What is data science? Data Science is the science of methods for analyzing data and extracting valuable information and knowledge from them. It overlaps closely with areas such as Machine Learning and Cognitive Science and, of course, Big Data technologies.
There are three types of competency model.
This single format of project work requires a combination of rather specific competencies. This is, for example, a job profile for a junior, intermediate and senior scientist at ELEKS.
We divide the skills that a scientist should possess into three blocks: Business, Logic and Technology:
– Business block – skills of communication with a customer, identification of requirements, formation of a vision of a solution.
– The Logic block is the main workhorse: statistics, machine learning, artificial intelligence.
– Technology block – the skills required to implement the model as a complete component. As a component, we usually make a microservice with RESTful interfaces, “wrap” it in a Docker container and give it to the customer in this form.
Benefit: Access to the skills that are in short supply
Data Science Outsource companies can mitigate the resulting deficit by offering clients their services in these areas.
“With the continued growth of info, you can’t count on traditional centers to help you deal with this,” said Ring. “The growing demand for big data management in the cloud is driving the continued development of Amazon Web Services, Microsoft Azure, and the Google Cloud Platform.”
Multiple categories of data scientists
Just as there are several categories of statisticians (biological statisticians, general statisticians, econometrics, operations research, insurance mathematics) or business analysts (analysts specializing in marketing, products, finance, etc.), we can talk about different categories of scientists, who have:
- The strong point is statistics. Sometimes they develop new statistical theories for big data that regular statisticians don’t even know about. They are experts in a field covering the following disciplines: statistical modeling, experiment planning, sampling, clustering, data preprocessing, calculating confidence intervals, testing, modeling, predictive modeling, and others.
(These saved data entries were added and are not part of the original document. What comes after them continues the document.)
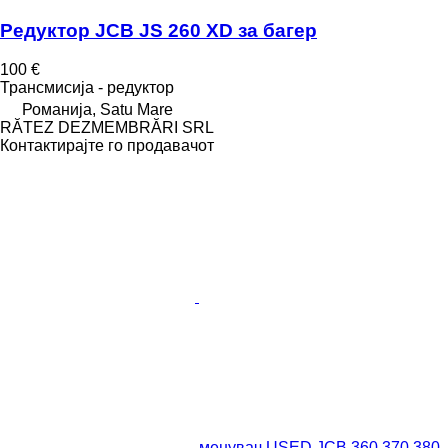
Редуктор JCB JS 260 XD за багер
100 €
Трансмисија - редуктор
Романија, Satu Mare
RĂTEZ DEZMEMBRĂRI SRL
Контактирајте го продавачот
менувач USED JCB 360 370 380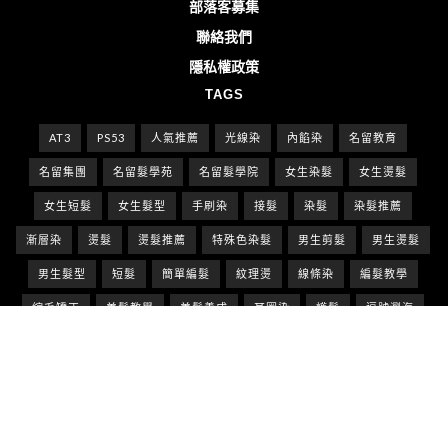
部落客募集
聯絡我們
隱私權政策
TAGS
AT3
PS53
人氣推薦
光線染
內餡染
名留教育
名留集團
名留髮學苑
名留髮學院
女生染髮
女生燙髮
女生短髮
女生髮型
手刷染
接髮
染髮
染髮推薦
漸層染
燙髮
燙髮推薦
特殊色染髮
男生剪髮
男生燙髮
男生髮型
短髮
簡單編髮
紋理燙
線條染
編髮教學
縮毛矯正
美髮教學
美髮養成
耳圈染
護髮
逗號瀏海
雙色染
韓系燙髮
頭皮養護
頭髮保養
髮型推薦
髮型趨勢
髮學苑
髮學院
髮色推薦
鬆軟燙
名留國際股份有限公司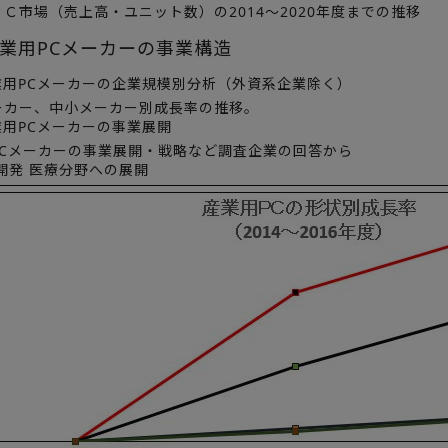
Ｃ市場（売上高・ユニット数）の2014～2020年度までの推移
業用PCメーカーの事業構造
用PCメーカーの企業規模別分析（外資系企業除く）
ーカー、中小メーカー別成長率の推移。
用PCメーカーの事業展開
PCメーカーの事業展開・戦略など調査企業の回答から
開発 医療分野への展開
- The strong point is mathematics. Professionals in NSA (National Security Agency) or defense companies, astronomers, operations research specialists, who are engaged in analytical business optimization (inventory management and forecasting, pricing optimization, supply chain, quality control, profitability improvement) by collecting , analyzing data and extracting useful information from them.
- Strengths – Hadoop, optimization and architecture of bases, memory, file systems, API (application programming interfaces), analytics as a service (Analytics as a Service); optimization of data flows and infrastructure.
- Strengths – Business; optimization of return on investment (ROI); decision theory; participation in solving some of the tasks traditionally included in the responsibilities of business analysts in larger companies (designing dashboards, choosing metrics, high-level database design).
- Strong point – software development (know several programming languages).
- The strong point is visualization.
- Strengths: Geographic information systems, data modeling using graphs, graph databases.